There was a time when it made sense to kill anyone who claimed that the world wasn’t flat.

To say such a thing went against the church’s edict, and to do so meant that everything society was built upon, the very fabric of what kept civilization ticking away, was wrong. In the minds of those making the decisions, a few lives were worth sacrificing for the sake of maintaining power and stability.

There was a time when it made sense to keep marriages traditional and races from intermingling.

As far as we knew, allowing a man to marry a man or a black person to marry a white person would lead to death, destruction, and the sentencing of our souls to hell, not to mention the social instability that would no doubt erupt.

There was a time for these things, but today is not that time. Not anymore.

Back then, we believed things that were later proved to be untrue, and we’ve left many of them behind.

Yet we’ve decided, out of laziness or stubbornness or sheer ignorance, to hang onto others, not because they’re true, but because we’re uncomfortable with change.

Clinging to old, factually-inaccurate ideas simply because your family or church or politicians refuse to update their mandates based on new information is avoiding making decisions for yourself. What’s ‘true’ will change based on the time, because as a species we continue to learn and spread the knowledge we accumulate. To have access to such knowledge and not use it is tantamount to not having it at all.

There’s a quote attributed to Mark Twain that goes like this: “The man who does not read good books has no advantage over the man who cannot read them.”

The same applies to knowledge in general.

If you have access to knowledge but choose to ignore it, or to deny its validity because some other entity tells you to ‘look away! look away!’ because of incongruence with its traditions or tenets, you have no advantage over the poor, ignorant souls of the Bronze Age who didn’t have access to the fruits of centuries of trial-and-error, study, and scientific experimentation.

There was a time when there was an excuse for ignorance.

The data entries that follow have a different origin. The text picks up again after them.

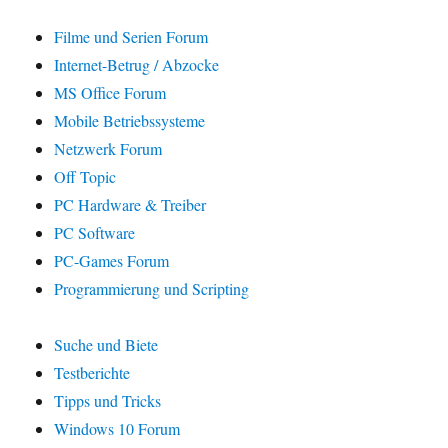
Filme und Serien Forum
Internet-Betrug / Abzocke
MS Office Forum
Mobile Betriebssysteme
Netzwerk Forum
Off Topic
PC Hardware & Treiber
PC Software
PC-Games Forum
Programmierung und Scripting
Suche und Biete
Testberichte
Tipps und Tricks
Windows 10 Forum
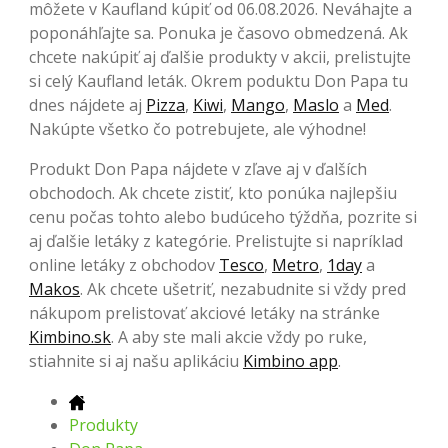
môžete v Kaufland kúpiť od 06.08.2026. Neváhajte a
poponáhľajte sa. Ponuka je časovo obmedzená. Ak
chcete nakúpiť aj ďalšie produkty v akcii, prelistujte
si celý Kaufland leták. Okrem poduktu Don Papa tu
dnes nájdete aj
Pizza
,
Kiwi
,
Mango
,
Maslo
a
Med
.
Nakúpte všetko čo potrebujete, ale výhodne!
Produkt Don Papa nájdete v zľave aj v ďalších
obchodoch. Ak chcete zistiť, kto ponúka najlepšiu
cenu počas tohto alebo budúceho týždňa, pozrite si
aj ďalšie letáky z kategórie. Prelistujte si napríklad
online letáky z obchodov
Tesco
,
Metro
,
1day
a
Makos
. Ak chcete ušetriť, nezabudnite si vždy pred
nákupom prelistovať akciové letáky na stránke
Kimbino.sk
. A aby ste mali akcie vždy po ruke,
stiahnite si aj našu aplikáciu
Kimbino app
.
Produkty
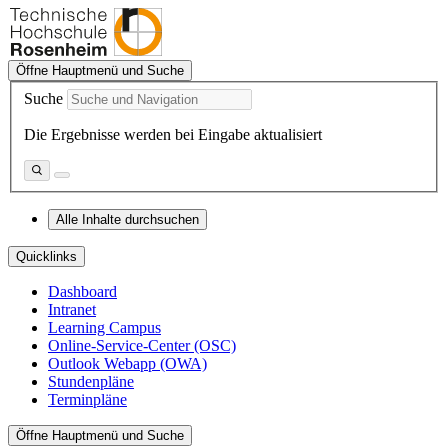
Öffne Hauptmenü und Suche
Suche
Die Ergebnisse werden bei Eingabe aktualisiert
Alle Inhalte durchsuchen
Quicklinks
Dashboard
Intranet
Learning Campus
Online-Service-Center (OSC)
Outlook Webapp (OWA)
Stundenpläne
Terminpläne
Öffne Hauptmenü und Suche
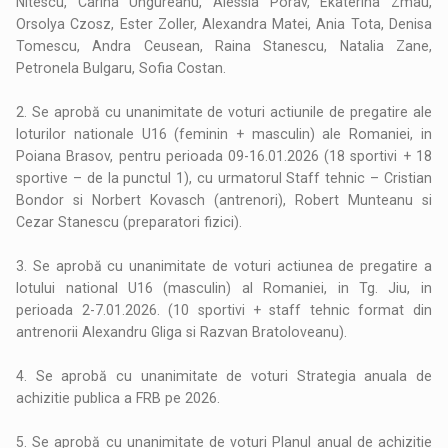
Nitescu, Carina Ungureanu, Alessia Porav, Ekaterina Zmau,
Orsolya Czosz, Ester Zoller, Alexandra Matei, Ania Tota, Denisa
Tomescu, Andra Ceusean, Raina Stanescu, Natalia Zane,
Petronela Bulgaru, Sofia Costan.
2. Se aprobă cu unanimitate de voturi actiunile de pregatire ale
loturilor nationale U16 (feminin + masculin) ale Romaniei, in
Poiana Brasov, pentru perioada 09-16.01.2026 (18 sportivi + 18
sportive – de la punctul 1), cu urmatorul Staff tehnic – Cristian
Bondor si Norbert Kovasch (antrenori), Robert Munteanu si
Cezar Stanescu (preparatori fizici).
3. Se aprobă cu unanimitate de voturi actiunea de pregatire a
lotului national U16 (masculin) al Romaniei, in Tg. Jiu, in
perioada 2-7.01.2026. (10 sportivi + staff tehnic format din
antrenorii Alexandru Gliga si Razvan Bratoloveanu).
4. Se aprobă cu unanimitate de voturi Strategia anuala de
achizitie publica a FRB pe 2026.
5. Se aprobă cu unanimitate de voturi Planul anual de achizitie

We hadn’t built a proper infrastructure for learning and retaining knowledge, and those who wanted to learn would never gain access to the resources they needed to do so.

Today we have the opposite problem: an abundance of knowledge, and too-few people willing to take advantage of it, either ignoring facts to back up their own opinions, or simply lacking the ambition to reach out and take it.

What field of study are you ignorant about? European history? Algebra? Fundamental coding languages? Cooking? Parcheesi?

Try choosing a topic per week to study. There’s no time like the present to fill the cracks in your knowledge, and these days the plaster is free (though you’ll still have to apply it yourself).

Update: February 13, 2017

This is still so relevant. Perhaps uncomfortably so.

There’s a contrast I hadn’t noticed at the time, but am now aware of, between the dystopian societies portrayed in Brave New World and 1984. In the latter, government prevents people from knowing things by limiting access to information and constricting thought with gibberish language. In the former, though, people have access to anything and everything, but are so distracted by leisure that they never make use of it. We’ve always feared the latter, but seldom gave much credence to the former, despite its seeming alignment with where things are headed (by some estimations, anyway).